This is quite ironic, I felt, seeing as though I’m doing a psychology degree…

The D Word (depression).  I’ve been suffering from it quite severely for a long time.  Two months ago I hit rock bottom and finally knew I needed to get help.

I hadn’t experienced any trauma, injury, bereavement or any other kind of major life stressor that usually triggers an onset of depression but for the last 18 months + I’ve just had this sadness.  Sadness that has been looming over my world like a dark rain cloud and for no apparent reason.  I have a wonderful family who I live with whilst going to Uni and I have a great boyfriend who I have been with forever!  Why am I sad, then? I always wonder.  I have a feeling it derived from sixth-form.  I had to stay back a year due to failing my exams and it was the loneliest time of my life.  Although I left there with good grades and acceptance into my chosen University, this sadness or loneliness never seemed to go away.

------------------------------

__Questions on the material__:
a: In the personal account of depression, why did the writer have to stay back a year in sixth-form?
b: Please copy from the account of depression the part that opens with the words containing "The D Word (depression).  I’ve" and closes with "to go away.".
c: Write the next part of the personal account of depression, starting after its final sentence.

(Dataset items)
------------------------------

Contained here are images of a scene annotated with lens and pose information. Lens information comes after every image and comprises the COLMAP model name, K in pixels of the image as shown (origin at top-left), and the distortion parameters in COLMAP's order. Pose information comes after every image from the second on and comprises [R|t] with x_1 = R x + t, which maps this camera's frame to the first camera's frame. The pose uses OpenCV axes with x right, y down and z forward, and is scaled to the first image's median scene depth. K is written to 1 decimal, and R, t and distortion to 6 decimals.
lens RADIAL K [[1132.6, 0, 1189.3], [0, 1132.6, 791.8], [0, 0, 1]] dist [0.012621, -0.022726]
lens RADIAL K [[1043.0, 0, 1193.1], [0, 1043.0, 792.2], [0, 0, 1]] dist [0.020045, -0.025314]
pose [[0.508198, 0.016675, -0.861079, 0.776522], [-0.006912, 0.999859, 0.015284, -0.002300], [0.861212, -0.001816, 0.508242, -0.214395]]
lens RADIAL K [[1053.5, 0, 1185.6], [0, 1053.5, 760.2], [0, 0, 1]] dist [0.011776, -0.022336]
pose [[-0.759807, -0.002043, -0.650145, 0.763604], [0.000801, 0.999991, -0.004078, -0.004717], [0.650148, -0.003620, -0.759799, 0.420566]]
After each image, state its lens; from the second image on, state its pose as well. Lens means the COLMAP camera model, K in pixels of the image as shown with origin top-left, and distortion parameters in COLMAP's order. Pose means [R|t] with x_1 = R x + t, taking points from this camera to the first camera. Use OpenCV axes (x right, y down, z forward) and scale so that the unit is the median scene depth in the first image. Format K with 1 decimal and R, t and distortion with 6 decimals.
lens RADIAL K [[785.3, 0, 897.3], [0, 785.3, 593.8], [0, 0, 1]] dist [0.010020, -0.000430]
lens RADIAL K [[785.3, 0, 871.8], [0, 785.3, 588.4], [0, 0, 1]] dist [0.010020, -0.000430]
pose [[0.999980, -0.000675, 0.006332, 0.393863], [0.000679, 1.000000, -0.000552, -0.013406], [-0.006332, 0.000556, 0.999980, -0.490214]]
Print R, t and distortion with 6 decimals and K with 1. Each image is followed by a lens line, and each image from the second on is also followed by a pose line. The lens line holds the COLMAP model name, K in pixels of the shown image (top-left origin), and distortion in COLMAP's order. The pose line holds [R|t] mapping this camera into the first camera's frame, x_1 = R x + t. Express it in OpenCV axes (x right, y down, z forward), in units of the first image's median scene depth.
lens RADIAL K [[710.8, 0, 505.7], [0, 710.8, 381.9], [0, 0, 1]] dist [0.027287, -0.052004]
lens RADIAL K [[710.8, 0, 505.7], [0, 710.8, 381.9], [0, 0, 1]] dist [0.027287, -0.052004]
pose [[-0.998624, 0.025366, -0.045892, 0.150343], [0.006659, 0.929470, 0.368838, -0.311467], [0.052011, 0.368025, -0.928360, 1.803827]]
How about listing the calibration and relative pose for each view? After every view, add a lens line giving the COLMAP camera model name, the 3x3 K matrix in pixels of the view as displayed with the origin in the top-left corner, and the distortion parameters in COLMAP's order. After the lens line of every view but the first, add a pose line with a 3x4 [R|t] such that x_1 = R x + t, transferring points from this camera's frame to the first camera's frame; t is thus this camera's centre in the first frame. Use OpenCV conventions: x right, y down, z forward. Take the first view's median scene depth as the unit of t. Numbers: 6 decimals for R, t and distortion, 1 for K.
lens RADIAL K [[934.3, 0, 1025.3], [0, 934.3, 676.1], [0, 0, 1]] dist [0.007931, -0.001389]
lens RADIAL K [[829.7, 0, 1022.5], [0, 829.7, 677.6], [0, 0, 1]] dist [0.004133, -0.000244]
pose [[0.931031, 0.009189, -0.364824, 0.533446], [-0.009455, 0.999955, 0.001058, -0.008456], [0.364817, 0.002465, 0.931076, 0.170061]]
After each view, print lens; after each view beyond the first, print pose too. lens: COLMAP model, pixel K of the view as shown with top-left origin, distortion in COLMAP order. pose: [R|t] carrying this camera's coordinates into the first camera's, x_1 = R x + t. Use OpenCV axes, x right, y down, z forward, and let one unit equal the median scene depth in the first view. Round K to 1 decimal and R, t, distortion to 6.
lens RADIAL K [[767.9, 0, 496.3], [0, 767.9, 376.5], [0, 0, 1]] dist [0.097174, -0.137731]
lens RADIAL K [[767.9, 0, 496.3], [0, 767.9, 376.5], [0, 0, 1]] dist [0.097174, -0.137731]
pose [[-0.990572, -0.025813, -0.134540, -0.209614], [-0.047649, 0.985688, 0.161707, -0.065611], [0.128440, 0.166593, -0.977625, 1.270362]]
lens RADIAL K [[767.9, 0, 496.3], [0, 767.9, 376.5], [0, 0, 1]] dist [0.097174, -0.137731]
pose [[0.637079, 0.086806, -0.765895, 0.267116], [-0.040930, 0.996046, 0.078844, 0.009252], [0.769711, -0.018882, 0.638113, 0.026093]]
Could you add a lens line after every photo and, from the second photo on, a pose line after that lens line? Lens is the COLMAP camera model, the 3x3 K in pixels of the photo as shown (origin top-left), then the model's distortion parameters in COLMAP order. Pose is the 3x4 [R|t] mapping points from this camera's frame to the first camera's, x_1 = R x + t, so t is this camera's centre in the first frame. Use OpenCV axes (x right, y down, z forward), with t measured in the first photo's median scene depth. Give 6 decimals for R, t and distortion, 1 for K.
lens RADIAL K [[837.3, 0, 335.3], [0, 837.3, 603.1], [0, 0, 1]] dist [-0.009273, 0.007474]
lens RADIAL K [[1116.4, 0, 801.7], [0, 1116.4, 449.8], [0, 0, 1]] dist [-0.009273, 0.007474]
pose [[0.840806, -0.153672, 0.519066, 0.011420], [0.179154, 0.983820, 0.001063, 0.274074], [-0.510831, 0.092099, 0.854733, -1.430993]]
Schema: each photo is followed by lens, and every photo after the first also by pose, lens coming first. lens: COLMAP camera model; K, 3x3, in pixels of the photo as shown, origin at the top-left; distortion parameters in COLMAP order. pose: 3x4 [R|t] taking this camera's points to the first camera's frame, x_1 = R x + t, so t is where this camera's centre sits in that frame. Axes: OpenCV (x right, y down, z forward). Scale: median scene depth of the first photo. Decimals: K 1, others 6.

------------------------------

__Results__:
a: The writer failed their exams.

b:
The D Word (depression).  I’ve been suffering from it quite severely for a long time.  Two months ago I hit rock bottom and finally knew I needed to get help.

I hadn’t experienced any trauma, injury, bereavement or any other kind of major life stressor that usually triggers an onset of depression but for the last 18 months + I’ve just had this sadness.  Sadness that has been looming over my world like a dark rain cloud and for no apparent reason.  I have a wonderful family who I live with whilst going to Uni and I have a great boyfriend who I have been with forever!  Why am I sad, then? I always wonder.  I have a feeling it derived from sixth-form.  I had to stay back a year due to failing my exams and it was the loneliest time of my life.  Although I left there with good grades and acceptance into my chosen University, this sadness or loneliness never seemed to go away.

c:
I had good days and bad days.  I found it hard to sleep at night because I felt sad and often cried.  I would finally drift off around 3/4am and wouldn’t wake up until 12pm the next day.  I was always tired and unmotivated and started to have the urge to just stay in bed.  Some days I wouldn’t even want to have a shower.  Sometimes I didn’t want to speak to or see anyone.  I had terrible mood-swings.

Words to describe how I felt: SAD, down, low, unmotivated, lazy, tired, like a loser, guilty, ashamed.  I would pity others and get sad for no reason.  I felt like a freak, someone not normal.  I didn’t belong in this world.

The thing is though, no-one knew how I felt.  The only person I mentioned it to was my boyfriend – and I only told him half of it.  I was ashamed at how I felt and was (am) very good at hiding the extremity of my feelings.  I only cried and let it all out when alone in my room.  I blagged my ‘not-wanting to get out of bed’ on my late sleeping pattern.  I didn’t explain how I can’t sleep so late due to my constant worrying and crying at night.  I’m a very proud person, which I know isn’t always a good thing.  Mostly though, I knew it would really upset my mom if she knew how down I was.  It’s hard to understand unless you’ve been there.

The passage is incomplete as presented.